Metrics of bad influence include friends and associates of various ethnicities, religious and sexual preferences; libertarian principles about others’ choices, and personal religious and sexual preferences that are rather conservative by American coastal norms but radical in the Jewish Bible Belt. OK as long as they’re not spoken in public; you don’t want to stay around long enough to have people find out what you think; or alternately, get in the habit of keeping up appearances.

2 thoughts on “Ladies Auxiliary”

  1. Welcome back to the blog, Adina!
    I have a friend who grew up in the Memphis Orthodox community – I’ll have to ask her if she’s read the book. It would be interesting to me to see if the Carlebach references ring true for me, as I daven there once in a while.
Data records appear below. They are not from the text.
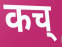
कच्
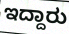
ಇದ್ದಾರು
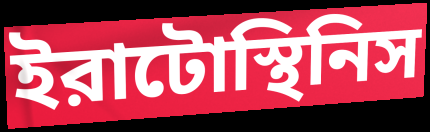
ইরাটোস্থিনিস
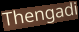
Thengadi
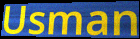
Usman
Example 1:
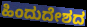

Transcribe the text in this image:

ಹಿಂದುದೇಶದ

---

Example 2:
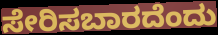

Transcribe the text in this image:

ಸೇರಿಸಬಾರದೆಂದು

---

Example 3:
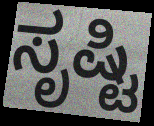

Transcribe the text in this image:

ಸೃಷ್ಟಿ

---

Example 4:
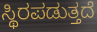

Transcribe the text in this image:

ಸ್ಥಿರಪಡುತ್ತದೆ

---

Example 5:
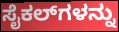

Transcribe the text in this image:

ಸೈಕಲ್‌ಗಳನ್ನು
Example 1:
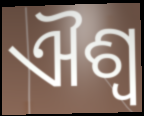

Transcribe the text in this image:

ଐଶ୍ୱ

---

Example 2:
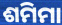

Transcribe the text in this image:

ଶମିମା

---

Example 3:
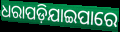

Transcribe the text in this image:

ଧରାପଡ଼ିଯାଇପାରେ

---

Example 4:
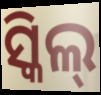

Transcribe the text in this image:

ସ୍କିଲ୍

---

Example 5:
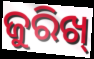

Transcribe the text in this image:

ଜୁରିଖ୍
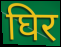
घिर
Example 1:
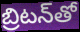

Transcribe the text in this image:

బ్రిటన్‌తో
  2. Very interesting review!
    I’m a gentile who has had a tenuous relationship with Judaism and a couple of Jewish communities which has given me a dangerous sense of knowing something about them (I attended preschool at the Jewish Community Center in Fort Worth, envied my elementary school friends for learning Hebrew after school, and have a father who worked twenty years as an accountant for a Jewish charity). Dangerous because the more I learn as an adult the more I realize I know nothing but the taste of matzoh, how to make a menora out of a lump of clay, and a few stereotypes from movies. It’s often books which show up my ignorance.
    To change the subject, have you by any chance read For the Relief of Unbearable Urges? I enjoyed it and recently gave it to another gentile friend whose life has orbited Judaism a bit and she enjoyed it too. It’s a bit darker more irreverent than TLA — altogether a different beast, actually.